After graduating from Harvard University with a B.A. in Economics in 2009 and working as an analyst in the private equity division of Goldman Sachs in Hong Kong, Jiang resigned nine months later and founded Boyu Capital.
On Sept. 21, 2010, Jiang filed the incorporation papers in Hong Kong, listing himself as the sole director of Boyu Capital.
Boyu’s earliest investment was to help Alibaba founder Jack Ma buy back his stake in Alibaba from Yahoo in 2012. At that time, Boyu Capital joined a consortium led by China Investment Corporation (CIC) to raise $7.1 billion, which was needed to buy back Yahoo’s 40 percent stake in Alibaba Group.
As a result, CIC received a 5.6 percent stake in Alibaba.

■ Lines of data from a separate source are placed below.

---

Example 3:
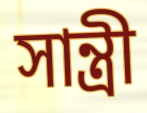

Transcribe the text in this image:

সান্ত্রী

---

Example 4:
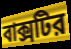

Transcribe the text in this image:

বাক্সটির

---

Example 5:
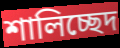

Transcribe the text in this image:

শালিচ্ছেদ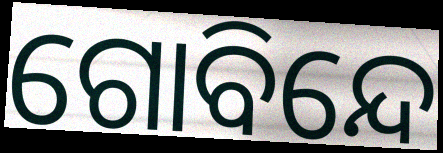
ଗୋବିନ୍ଦେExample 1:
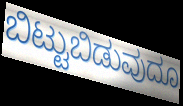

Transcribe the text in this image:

ಬಿಟ್ಟುಬಿಡುವುದೂ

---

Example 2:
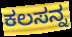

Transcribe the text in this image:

ಕಲಸನ್ನ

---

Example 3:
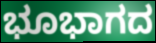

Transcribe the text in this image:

ಭೂಭಾಗದ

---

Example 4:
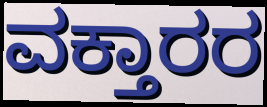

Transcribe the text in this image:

ವಕ್ತಾರರ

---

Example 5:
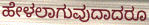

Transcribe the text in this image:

ಹೇಳಲಾಗುವುದಾದರೂ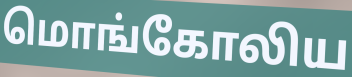
மொங்கோலிய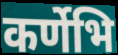
कर्णेभिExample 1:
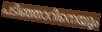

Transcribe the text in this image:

പടിഞ്ഞാറിനെയും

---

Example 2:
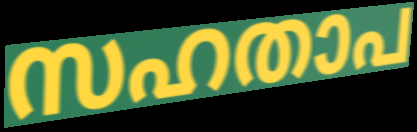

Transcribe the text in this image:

സഹതാപ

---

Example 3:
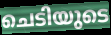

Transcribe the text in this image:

ചെടിയുടെ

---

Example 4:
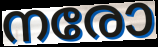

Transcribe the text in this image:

നരോ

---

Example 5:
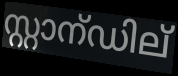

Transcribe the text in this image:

സ്റ്റാന്ഡില്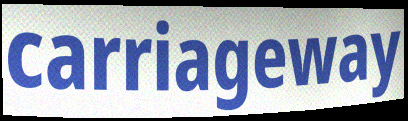
carriageway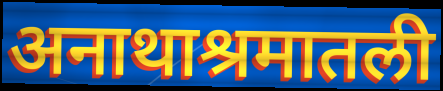
अनाथाश्रमातलीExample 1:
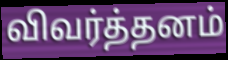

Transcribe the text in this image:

விவர்த்தனம்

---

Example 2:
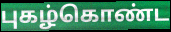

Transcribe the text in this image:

புகழ்கொண்ட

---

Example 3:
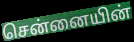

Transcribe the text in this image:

சென்னையின்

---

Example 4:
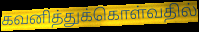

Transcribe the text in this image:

கவனித்துக்கொள்வதில்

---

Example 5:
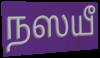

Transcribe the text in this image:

நஸயீ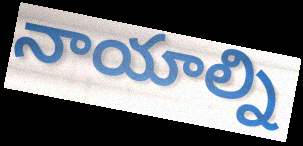
నాయాల్ని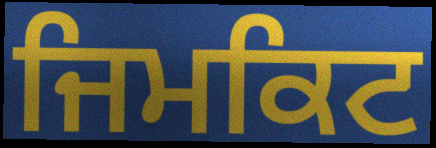
ਜਿਮਕਿਟ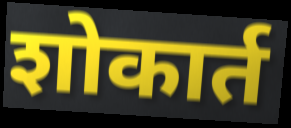
शोकार्त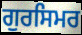
ਗੁਰਸਿਮਰ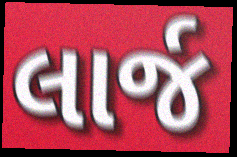
લાર્જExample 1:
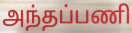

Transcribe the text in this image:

அந்தப்பணி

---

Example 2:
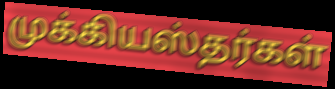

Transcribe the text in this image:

முக்கியஸ்தர்கள்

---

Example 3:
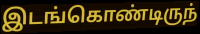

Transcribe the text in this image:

இடங்கொண்டிருந்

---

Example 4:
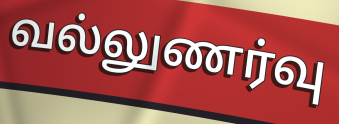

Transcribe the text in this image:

வல்லுணர்வு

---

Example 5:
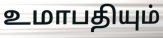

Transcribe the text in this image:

உமாபதியும்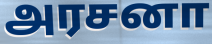
அரசனா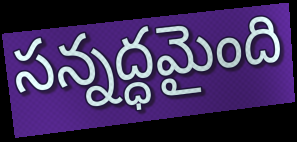
సన్నద్ధమైంది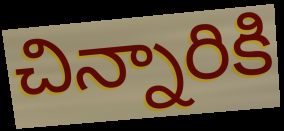
చిన్నారికిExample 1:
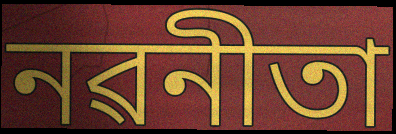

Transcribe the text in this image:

নৱনীতা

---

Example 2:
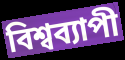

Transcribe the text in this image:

বিশ্বব্যাপী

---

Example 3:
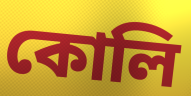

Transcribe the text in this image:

কোলি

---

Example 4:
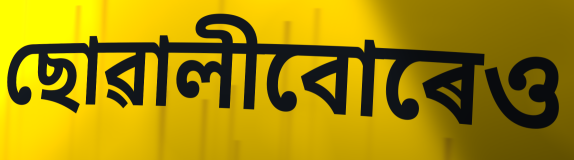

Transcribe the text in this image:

ছোৱালীবোৰেও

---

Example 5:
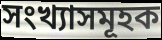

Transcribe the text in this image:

সংখ্যাসমূহকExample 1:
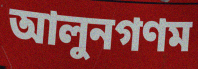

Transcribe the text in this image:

আলুনগণম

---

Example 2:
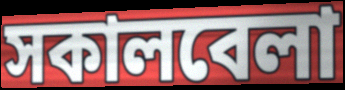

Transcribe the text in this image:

সকালবেলা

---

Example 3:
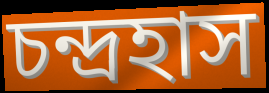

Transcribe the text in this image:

চন্দ্রহাস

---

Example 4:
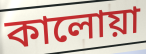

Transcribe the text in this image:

কালোয়া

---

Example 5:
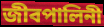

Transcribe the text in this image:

জীবপালিনীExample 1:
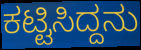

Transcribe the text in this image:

ಕಟ್ಟಿಸಿದ್ದನು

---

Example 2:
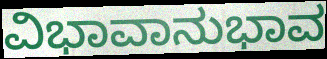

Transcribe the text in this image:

ವಿಭಾವಾನುಭಾವ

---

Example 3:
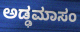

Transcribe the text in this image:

ಅಡ್ಢಮಾಸಂ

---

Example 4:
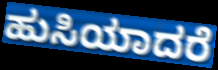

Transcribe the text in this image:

ಹುಸಿಯಾದರೆ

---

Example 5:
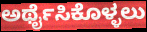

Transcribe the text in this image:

ಅರ್ಥೈಸಿಕೊಳ್ಳಲು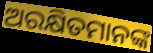
ଅରକ୍ଷିତମାନଙ୍କ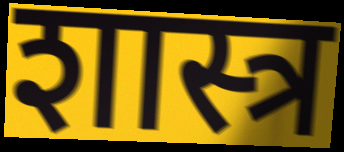
शास्त्र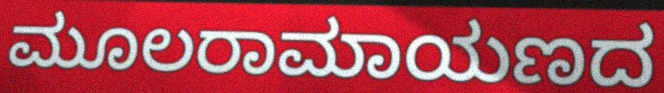
ಮೂಲರಾಮಾಯಣದ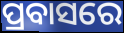
ପ୍ରବାସରେ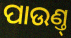
ପାଉଣ୍ତ୍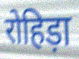
रोहिड़ा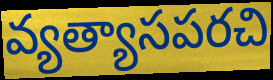
వ్యత్యాసపరచి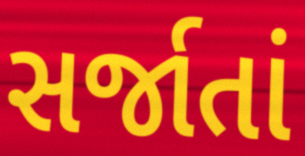
સર્જાતાંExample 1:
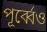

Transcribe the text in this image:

পূর্ব্বেও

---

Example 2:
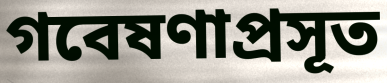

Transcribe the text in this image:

গবেষণাপ্রসূত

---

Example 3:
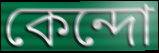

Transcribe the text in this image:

কেন্দো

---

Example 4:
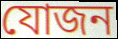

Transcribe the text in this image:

যোজন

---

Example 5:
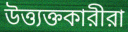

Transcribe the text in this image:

উত্ত্যক্তকারীরাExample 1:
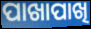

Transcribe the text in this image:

ପାଖାପାଖି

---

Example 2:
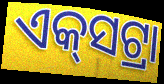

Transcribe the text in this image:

ଏକ୍‍ସଟ୍ରା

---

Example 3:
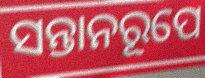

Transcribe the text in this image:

ସନ୍ତାନରୂପେ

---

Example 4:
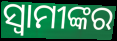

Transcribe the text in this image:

ସ୍ୱାମୀଙ୍କର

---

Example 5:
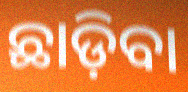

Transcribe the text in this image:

ଛାଡ଼ିବା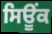
ਸਿਊਂਕ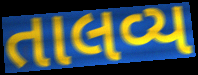
તાલવ્ય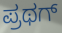
ಪ್ರಥಗ್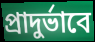
প্রাদুর্ভাবেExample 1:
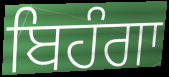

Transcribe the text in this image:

ਬਿਹੰਗਾ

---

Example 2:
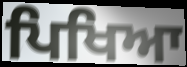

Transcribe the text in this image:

ਪਿਖਿਆ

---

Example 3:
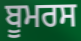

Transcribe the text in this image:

ਬੂਮਰਸ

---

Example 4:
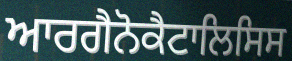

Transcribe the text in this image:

ਆਰਗੈਨੋਕੈਟਾਲਿਸਿਸ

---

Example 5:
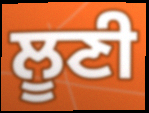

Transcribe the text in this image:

ਲੂਣੀ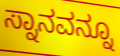
ಸ್ನಾನವನ್ನೂ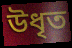
উধৃতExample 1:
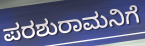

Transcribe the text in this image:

ಪರಶುರಾಮನಿಗೆ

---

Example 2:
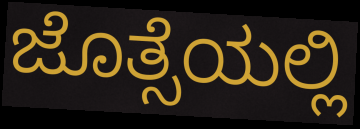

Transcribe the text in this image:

ಜೊತ್ಸೆಯಲ್ಲಿ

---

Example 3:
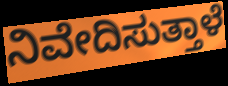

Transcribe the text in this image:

ನಿವೇದಿಸುತ್ತಾಳೆ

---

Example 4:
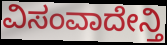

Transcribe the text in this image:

ವಿಸಂವಾದೇನ್ತಿ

Alibaba was valued at about $38 billion in 2012. By April 2014, analysts estimated Alibaba’s value to be at least $140 billion. This means that Boyu Capital, as part of the CIC consortium, has increased the value of its investment by more than 3.5 times over an 18-month period.
Alibaba was listed on the New York Stock Exchange on Sept. 19, 2014. Reuters revealed on Sept. 8, 2014 that Boyu Capital sold 1.28 million shares before Alibaba’s IPO, cashing in $84.31 million.
Boyu Capital is also one of the investors behind Alibaba’s Ant Group. Ant Group was scheduled to be listed simultaneously in Shanghai (A-share) and Hong Kong (H-share) on Nov. 5, 2020. However, on the eve of the IPO, Ant Group’s controller Jack Ma, chairman Jing Xiandong, and president Hu Xiaoming were asked to meet with the four major regulators of the CCP on Nov. 2, 2020, and the listing of Ant Group was subsequently suspended on the grounds of “significant matters such as changes in the regulatory environment,” according to Xinhua. It is alleged that Xi Jinping personally called off the public listing of Ant Group.
Over the past few years, Boyu Capital has participated in financing more than a dozen companies, covering high-tech, biopharmaceutical, banking, and retail sectors, and is almost pervasive in China’s capital markets.
The Wall Street Journal reported on Feb. 22 that a source disclosed that two co-founders of China’s Boyu Capital have relocated to Singapore with a share of the company’s operations from its Hong Kong headquarters.
According to the source, the purpose of the relocation is to avoid the “potential scrutiny or adverse action by authorities in Beijing” and Boyu’s Singapore office “provides a potential refuge from political intrigue within the party.”
Boyu’s backers include Hong Kong billionaire Li Ka-shing and Singaporean state investor Temasek Holdings.